(GIVEN DATA)

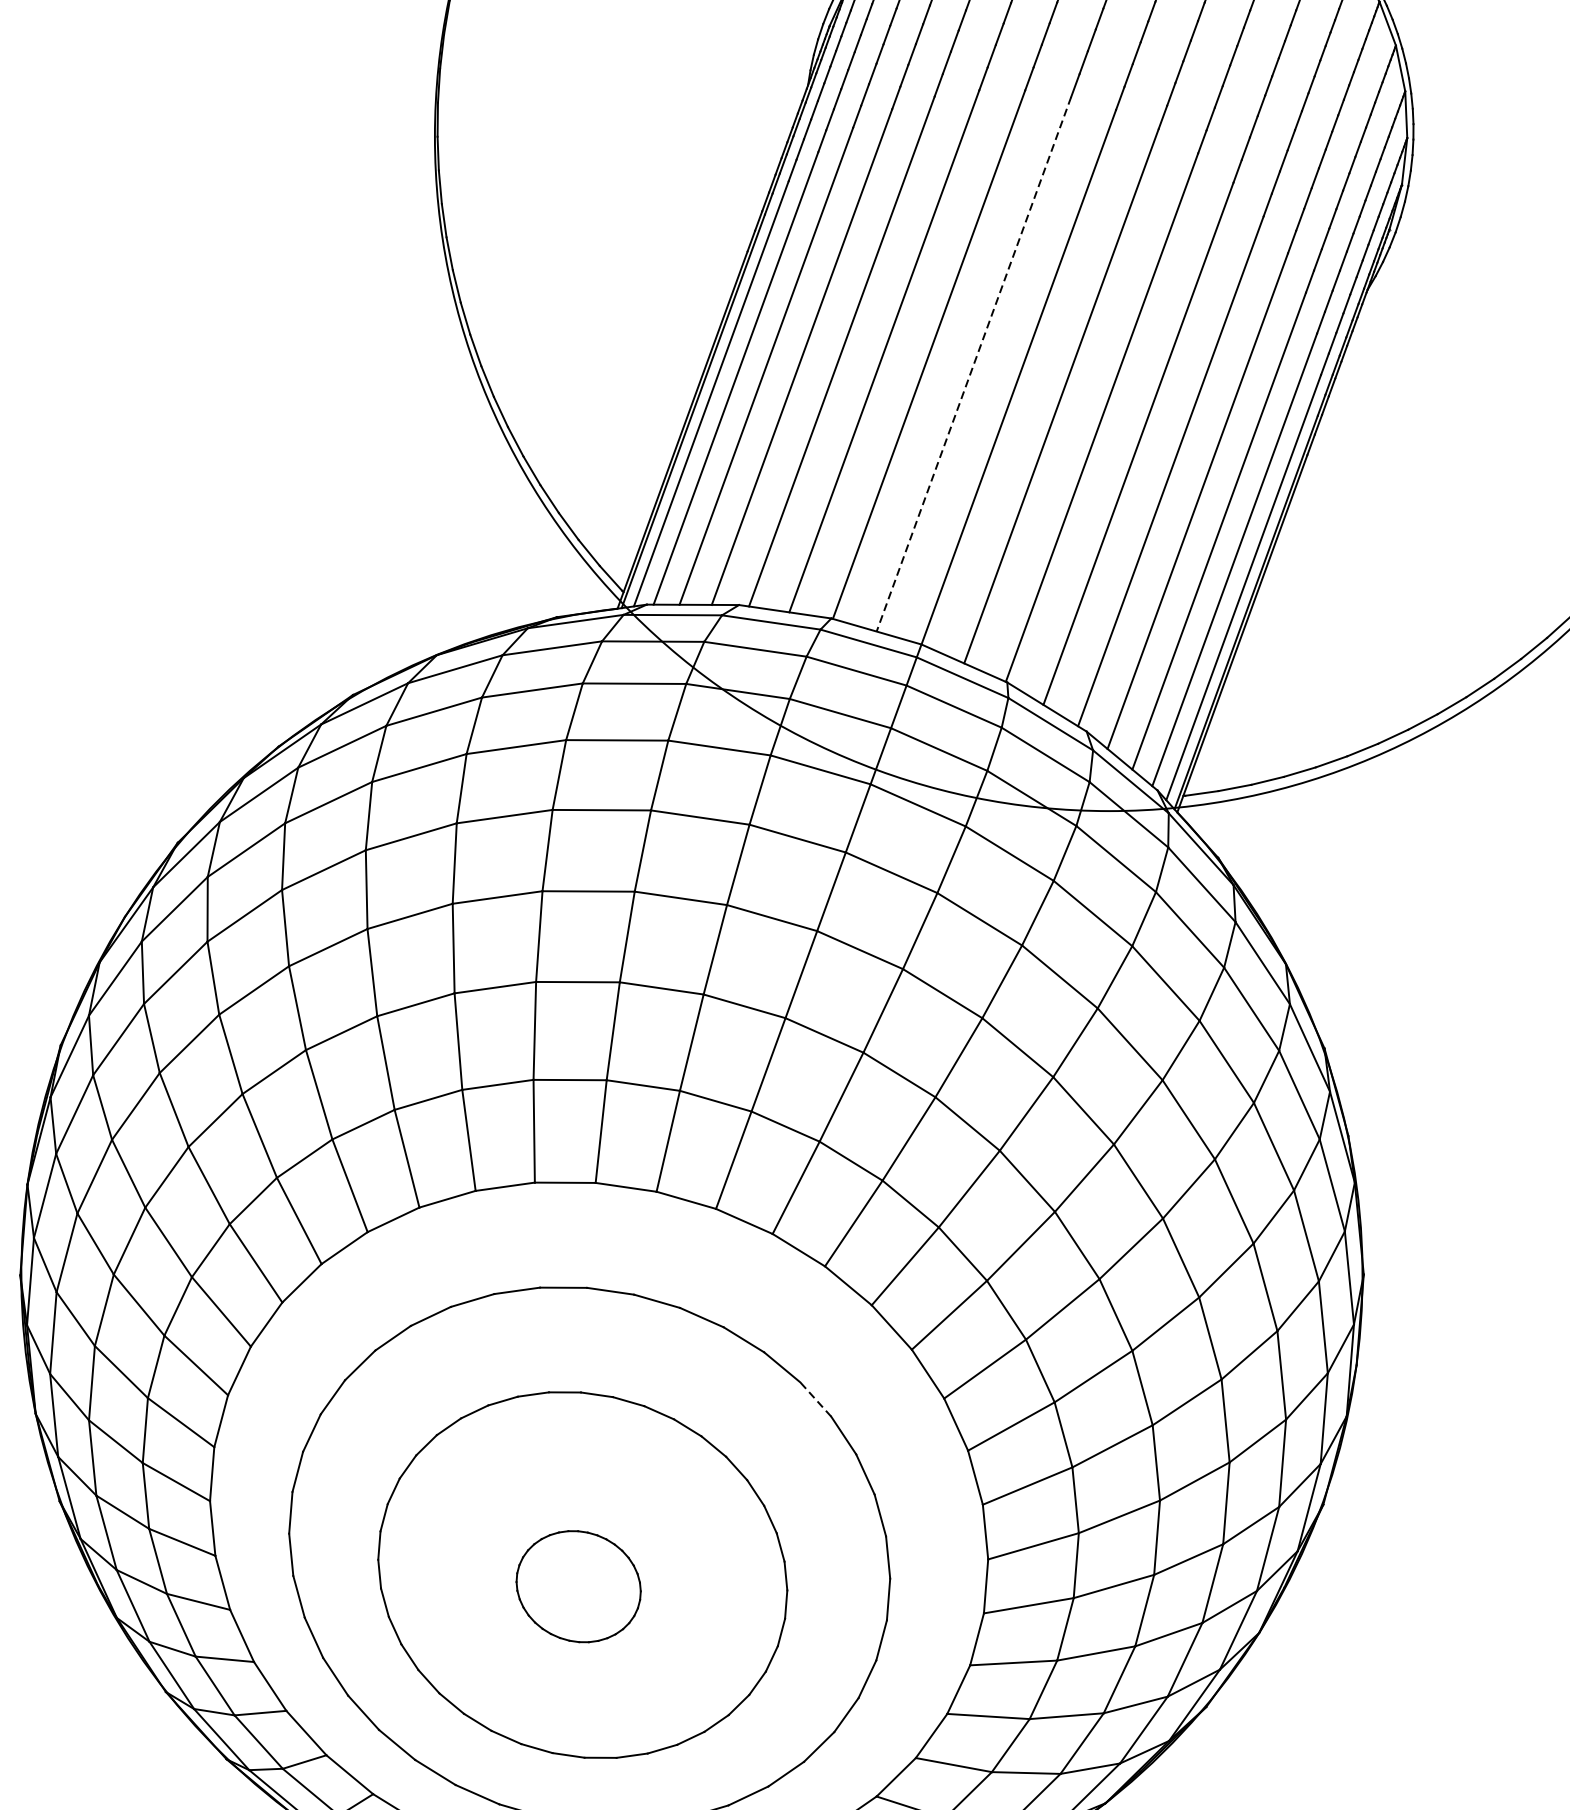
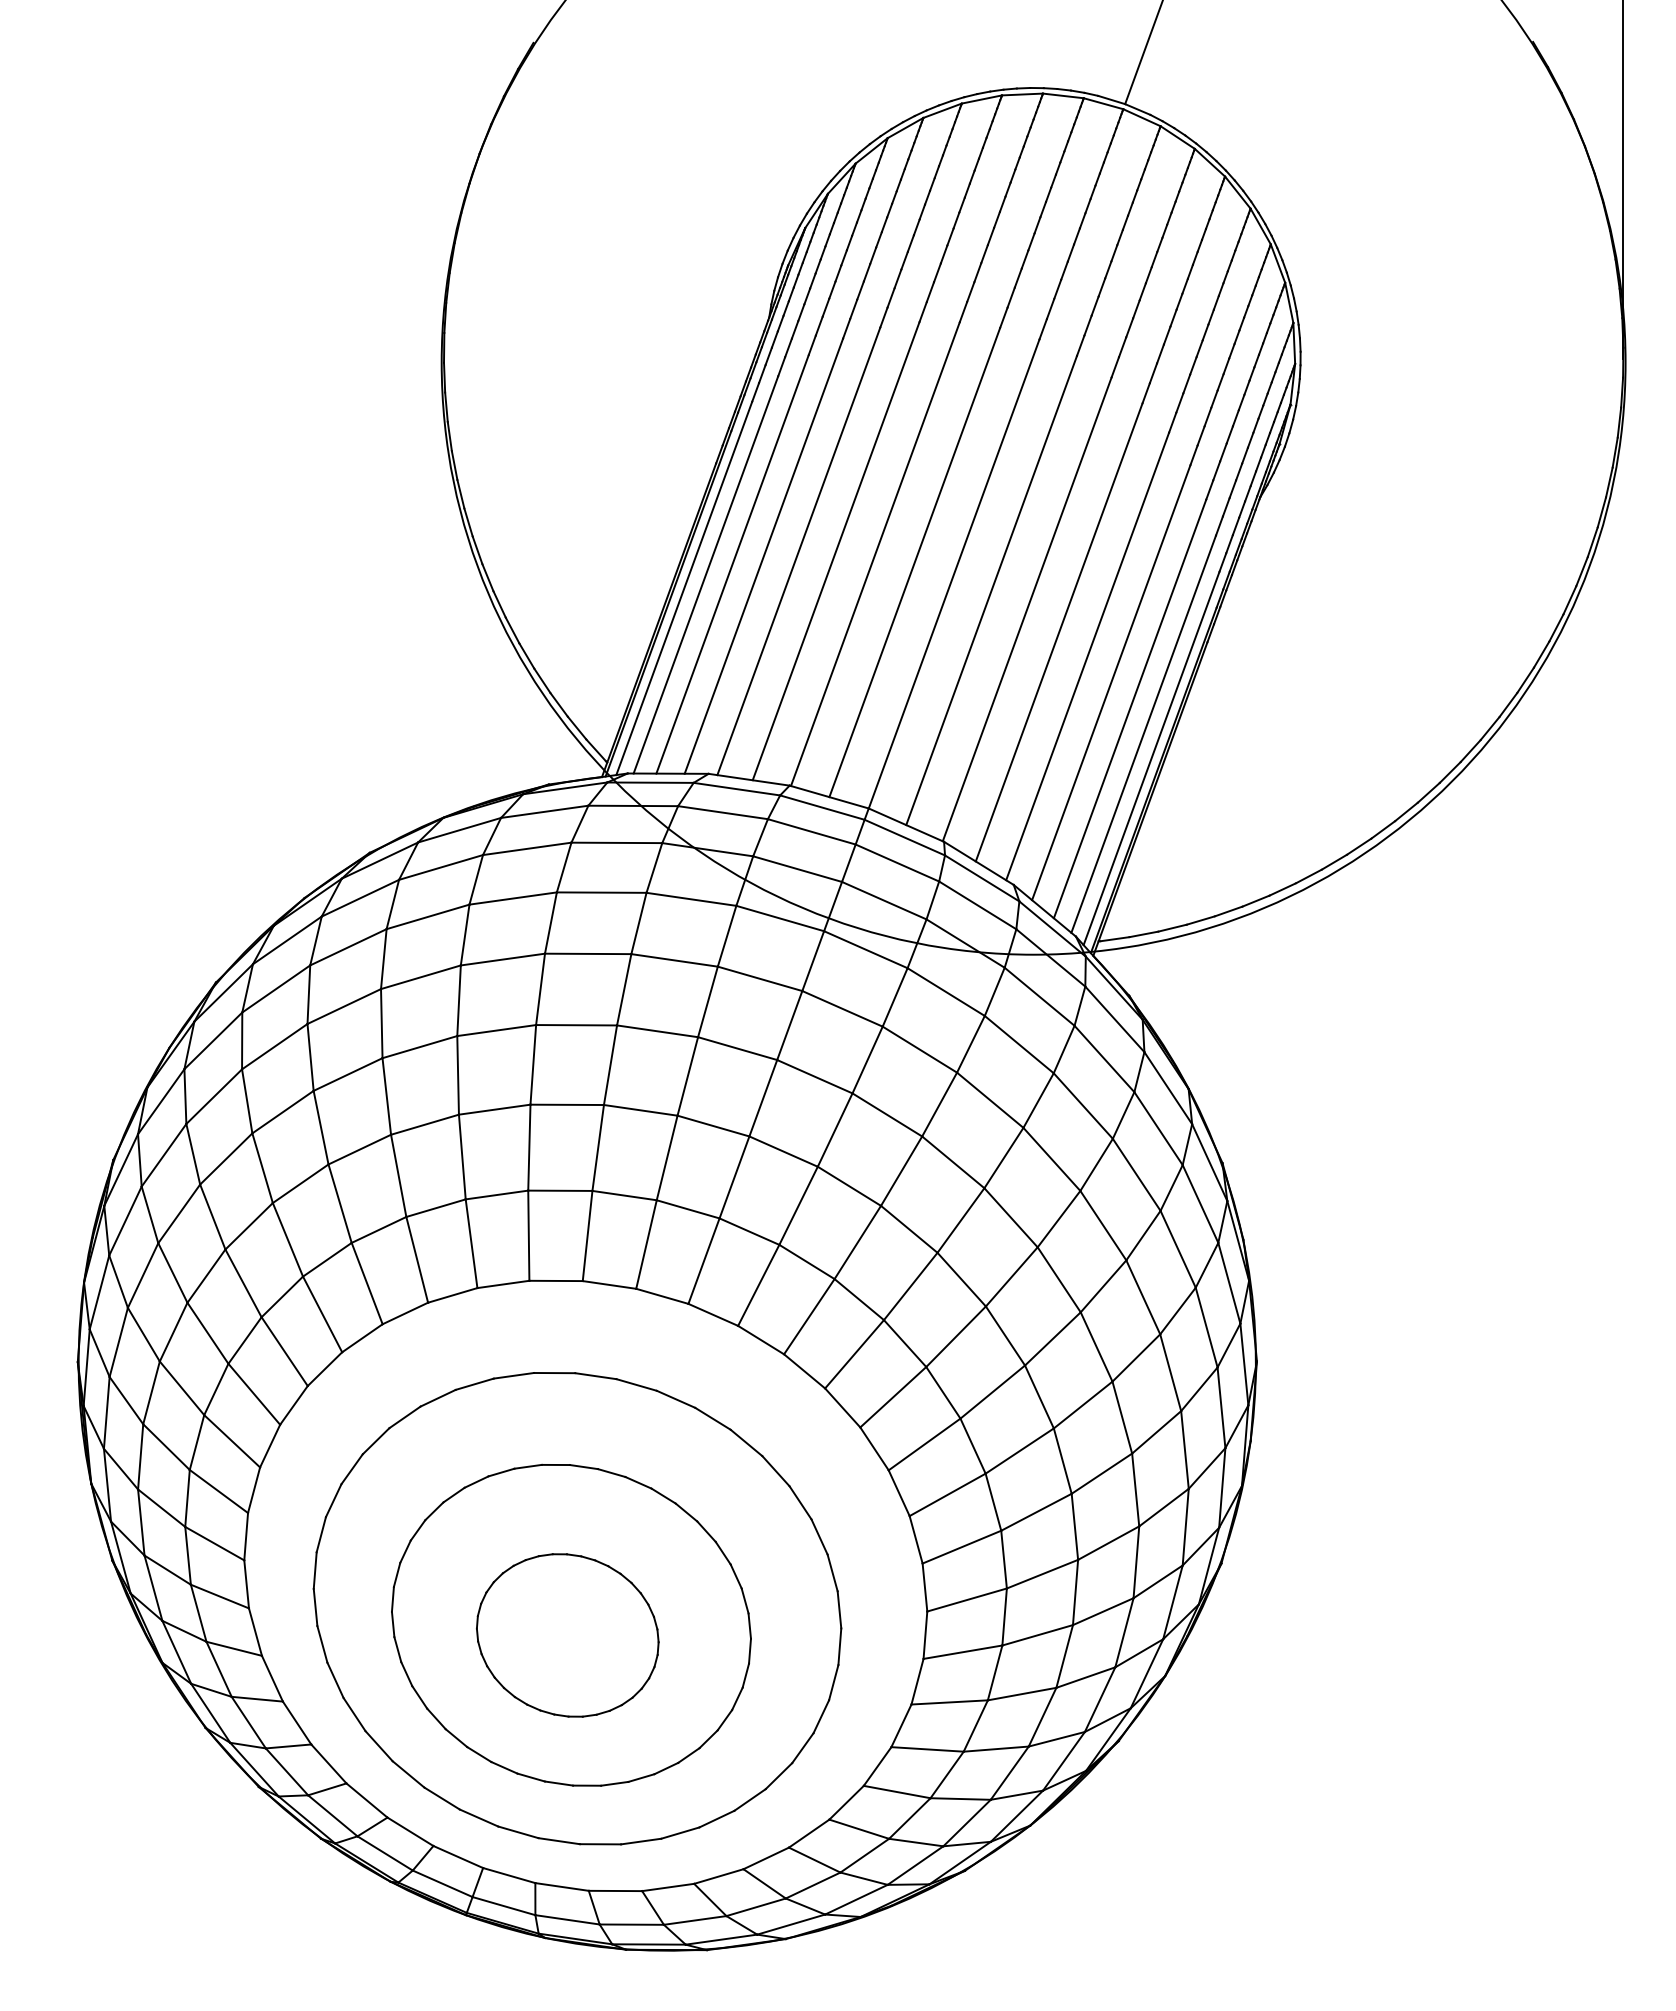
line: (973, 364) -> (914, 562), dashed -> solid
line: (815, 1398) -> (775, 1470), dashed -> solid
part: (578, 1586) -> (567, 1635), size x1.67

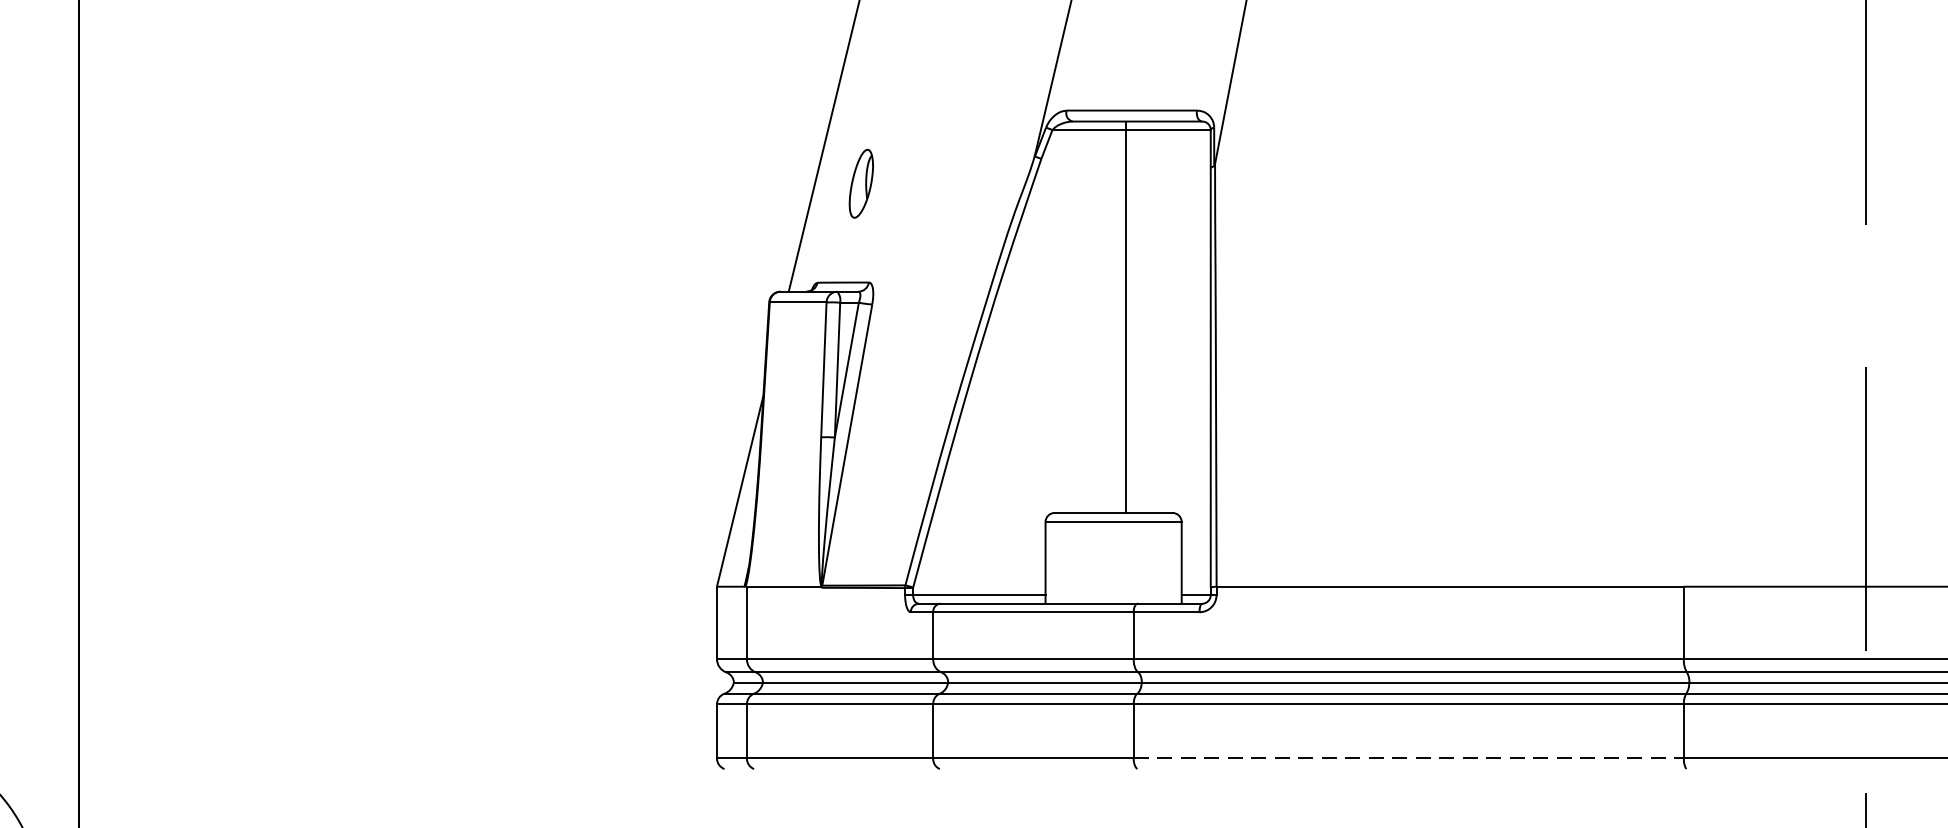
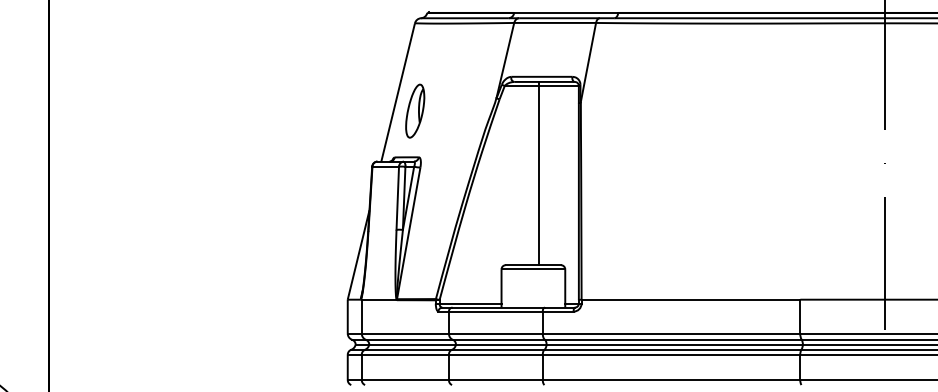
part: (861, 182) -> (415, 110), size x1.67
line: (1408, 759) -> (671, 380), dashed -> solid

(End GIVEN DATA)

▶ WORK INSTRUCTION
Reproduce the data verbatim. Do not carry any picture into the copy.

▶ COMPLETED TASK
line: (973, 364) -> (914, 562), dashed -> solid
line: (815, 1398) -> (775, 1470), dashed -> solid
part: (578, 1586) -> (567, 1635), size x1.67

part: (861, 182) -> (415, 110), size x1.67
line: (1408, 759) -> (671, 380), dashed -> solid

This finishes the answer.